A aprovação do Projeto de Decreto Legislativo nº 3/2025 pela Câmara dos Deputados reacendeu o debate sobre os direitos reprodutivos e a proteção de meninas vítimas de violência sexual no Brasil. Por 317 votos a favor e 111 contra, os parlamentares decidiram revogar a Resolução nº 258/2024 do Conselho Nacional dos Direitos da Criança e do Adolescente (Conanda), que definia diretrizes nacionais para o atendimento humanizado de crianças e adolescentes em casos de aborto legal.
A resolução revogada não ampliava o direito ao aborto, já garantido por lei desde 1940 em casos de estupro, risco de vida da gestante ou anencefalia fetal. O documento apenas regulamentava o acolhimento das vítimas, assegurando sigilo, agilidade e proteção integral no atendimento. Com a decisão, especialistas alertam que o protocolo técnico que orientava hospitais e profissionais de saúde pode deixar de existir, abrindo brechas para interpretações diversas e dificultando o acesso das meninas ao procedimento.

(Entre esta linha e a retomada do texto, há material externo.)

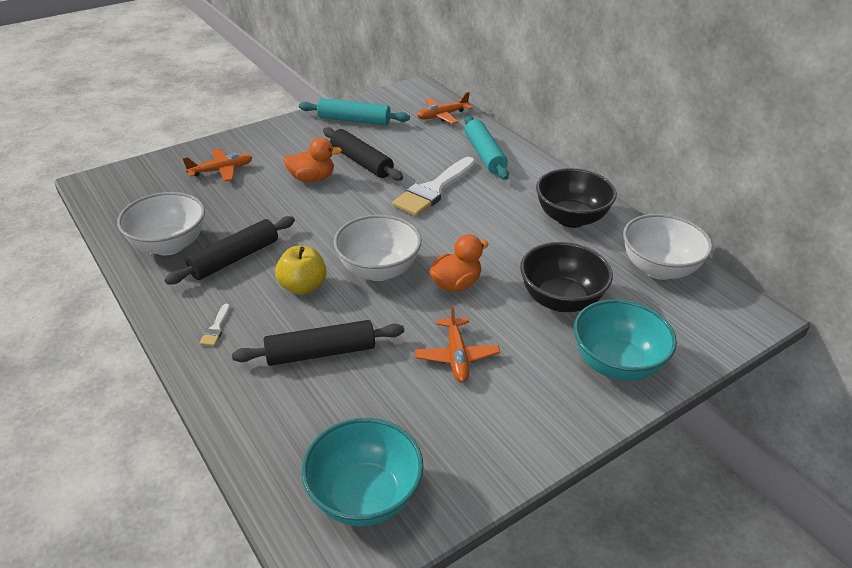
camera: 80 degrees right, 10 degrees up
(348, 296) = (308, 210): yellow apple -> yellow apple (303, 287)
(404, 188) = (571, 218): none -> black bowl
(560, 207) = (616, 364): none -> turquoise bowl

A revogação da norma preocupa movimentos de defesa dos direitos humanos, que apontam riscos de retrocesso no atendimento a vítimas de estupro. Segundo o 19º Anuário Brasileiro de Segurança Pública, 76,8% dos casos de estupro registrados em 2024 tiveram como vítimas meninas menores de 14 anos. Em quase metade dos casos, o agressor era um membro da própria família. Sem as diretrizes do Conanda, profissionais de saúde poderão voltar a exigir boletins de ocorrência ou autorizações judiciais, medidas consideradas ilegais e que aumentam o tempo de espera para o atendimento.
Organizações feministas e entidades médicas afirmam que a revogação fragiliza o princípio da prioridade absoluta da infância, previsto no Estatuto da Criança e do Adolescente (ECA), e amplia desigualdades sociais e raciais. Meninas negras, pobres e periféricas tendem a ser as mais afetadas, por dependerem da rede pública de saúde e de mecanismos institucionais de proteção. Especialistas alertam ainda para o risco de revitimização, já que a falta de protocolos claros pode expor novamente as vítimas a constrangimentos e violência institucional.

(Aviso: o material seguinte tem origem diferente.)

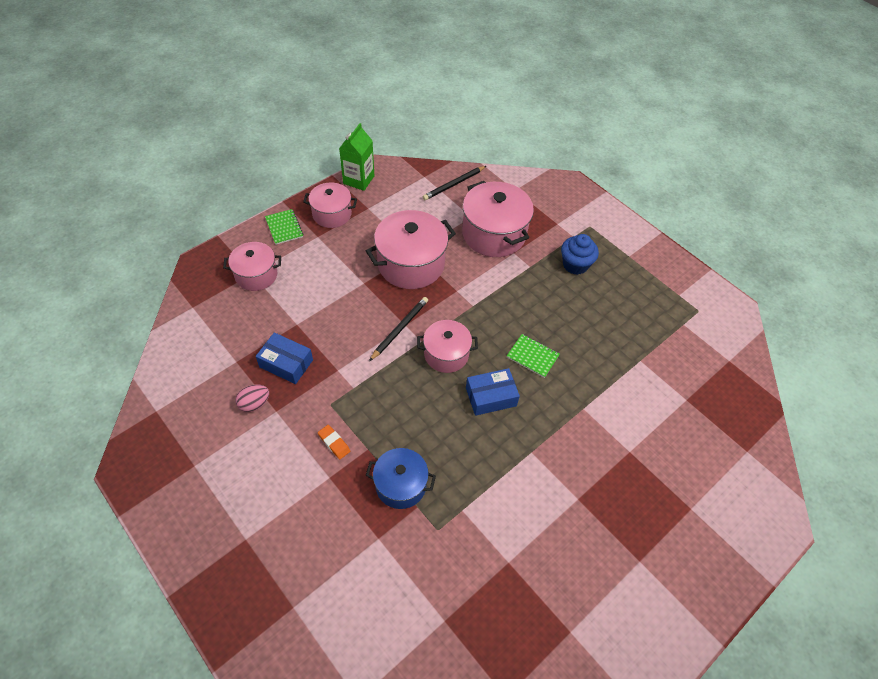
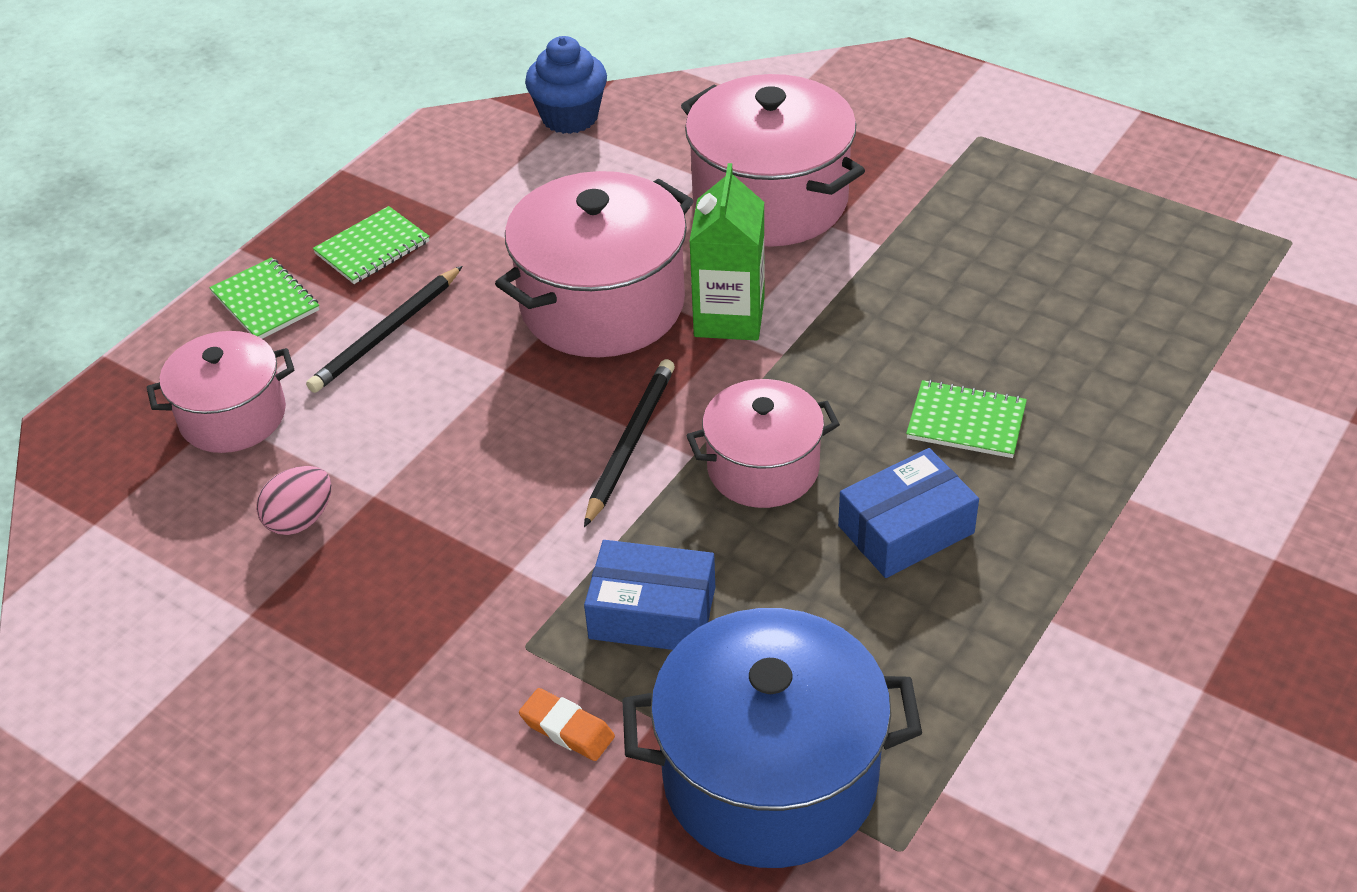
camera: 10 degrees left, 10 degrees down
(254, 404) = (332, 695): pink egg -> pink egg (300, 519)
(286, 363) = (379, 586): blue box -> blue box (652, 613)
(332, 214) = (372, 248): pink pot -> green notebook
(358, 180) = (409, 165): green carton -> green carton (729, 317)
(401, 485) = (770, 776): blue pot -> blue pot, size x1.63
(454, 184) = (637, 125): black pencil -> black pencil (387, 333)
(575, 265) = (981, 217): blue cupcake -> blue cupcake (570, 117)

Caso o PDL seja aprovado também no Senado Federal, a resolução será definitivamente anulada, sem necessidade de sanção presidencial. Em resposta, organizações de defesa dos direitos das mulheres anunciaram manifestações em capitais como São Paulo, Rio de Janeiro, Florianópolis, Vitória e Porto Alegre, pedindo que os senadores rejeitem o projeto e mantenham em vigor as diretrizes do Conanda.

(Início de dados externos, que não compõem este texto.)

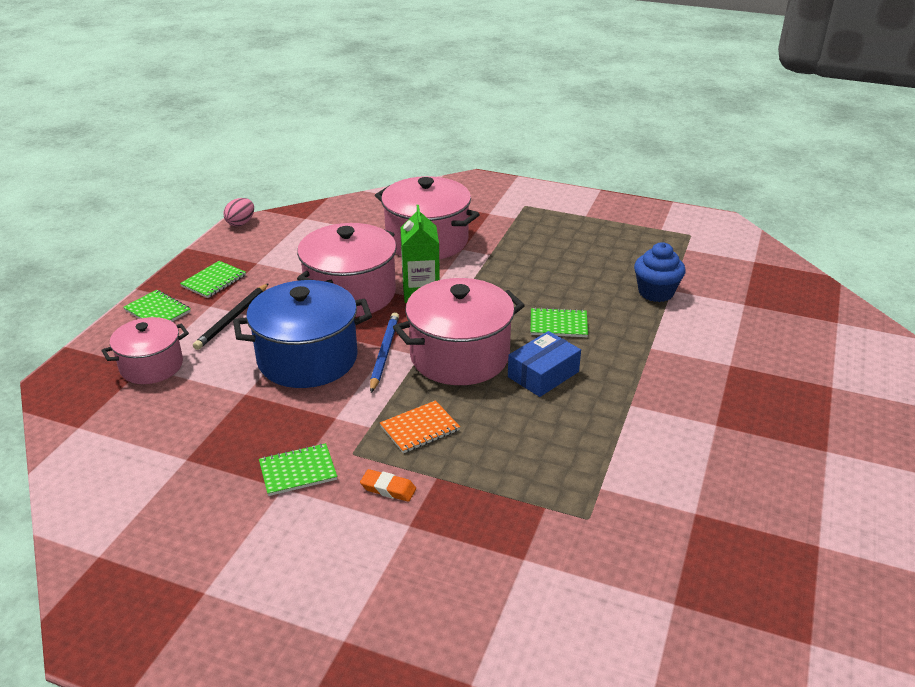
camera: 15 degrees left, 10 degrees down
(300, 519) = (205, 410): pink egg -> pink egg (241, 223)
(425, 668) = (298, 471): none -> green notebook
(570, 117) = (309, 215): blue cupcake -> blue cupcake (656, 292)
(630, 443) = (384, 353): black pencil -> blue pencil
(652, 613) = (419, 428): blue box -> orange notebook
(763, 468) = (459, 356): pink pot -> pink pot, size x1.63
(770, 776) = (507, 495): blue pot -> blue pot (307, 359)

A decisão da Câmara, na avaliação de movimentos sociais e juristas, representa um duro golpe nos direitos das meninas e mulheres brasileiras, além de reforçar o estigma e o silenciamento em torno da violência sexual. Para especialistas, ao revogar uma norma que buscava garantir atendimento seguro e humanizado, o país corre o risco de agravar um cenário já alarmante, no qual milhares de meninas seguem tendo a infância interrompida pela violência e pela ausência de políticas públicas eficazes.